September 15, 2022

This story is one in a series of three profiling UBC students who are presenting projects at the International Conference of Undergraduate Research (ICUR) Sept. 27 to 29. Hosting the in-person and online gathering focused on approaching research from an interdisciplinary perspective are England’s University of Warwick and Monash University in Australia. Students had to apply for approval as a presenter.

To create an impactful mixed-reality guidance platform for clinical skills training, Vanessa Lo collaborated with engineering and computer science students on immersive technology in healthcare. She will present a PowerPoint, supplemented with a one-minute demo video illustrating the research at ICUR, with her colleague Rohith Krishnamurthy. “It’s been very rewarding to watch our concept come to fruition,” Lo says, “from ideation, development and a finished proof of concept to recruiting participants to test our platform — and also to inspire a start-up company.”

## WHAT IS BEING ASKED
In the text on the undergraduate research conference, rewrite the passage from "September 15, 2022" to "as a presenter.", changing "in-person" to "face-to-face".

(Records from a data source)

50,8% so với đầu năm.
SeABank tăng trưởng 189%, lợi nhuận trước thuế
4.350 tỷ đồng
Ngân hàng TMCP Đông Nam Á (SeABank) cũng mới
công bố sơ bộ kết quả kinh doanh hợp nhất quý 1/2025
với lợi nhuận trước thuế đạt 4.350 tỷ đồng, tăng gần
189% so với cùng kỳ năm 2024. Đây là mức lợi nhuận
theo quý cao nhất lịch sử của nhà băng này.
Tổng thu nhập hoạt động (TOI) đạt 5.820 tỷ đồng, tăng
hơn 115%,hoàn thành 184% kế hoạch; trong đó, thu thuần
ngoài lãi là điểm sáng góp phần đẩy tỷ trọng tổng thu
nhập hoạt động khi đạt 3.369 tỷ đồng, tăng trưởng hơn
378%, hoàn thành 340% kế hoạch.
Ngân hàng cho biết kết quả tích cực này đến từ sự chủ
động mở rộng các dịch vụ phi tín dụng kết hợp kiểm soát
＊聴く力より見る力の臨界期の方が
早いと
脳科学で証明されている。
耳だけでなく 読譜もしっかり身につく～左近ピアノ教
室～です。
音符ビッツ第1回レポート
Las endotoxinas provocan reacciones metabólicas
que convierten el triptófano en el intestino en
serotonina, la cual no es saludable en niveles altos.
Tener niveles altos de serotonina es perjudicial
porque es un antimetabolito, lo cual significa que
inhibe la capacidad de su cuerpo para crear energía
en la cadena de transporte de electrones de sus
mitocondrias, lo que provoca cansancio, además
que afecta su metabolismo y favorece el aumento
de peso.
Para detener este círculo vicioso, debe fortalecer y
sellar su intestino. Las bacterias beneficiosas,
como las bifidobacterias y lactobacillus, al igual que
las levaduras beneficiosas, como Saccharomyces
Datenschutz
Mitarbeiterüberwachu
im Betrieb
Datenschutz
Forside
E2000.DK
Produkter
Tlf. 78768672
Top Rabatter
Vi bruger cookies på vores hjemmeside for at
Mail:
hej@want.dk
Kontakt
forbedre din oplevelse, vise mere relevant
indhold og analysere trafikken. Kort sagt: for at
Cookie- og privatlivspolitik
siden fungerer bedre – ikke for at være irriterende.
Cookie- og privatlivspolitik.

## RESULT FOR THIS TASK
September 15, 2022

This story is one in a series of three profiling UBC students who are presenting projects at the International Conference of Undergraduate Research (ICUR) Sept. 27 to 29. Hosting the face-to-face and online gathering focused on approaching research from an interdisciplinary perspective are England’s University of Warwick and Monash University in Australia. Students had to apply for approval as a presenter.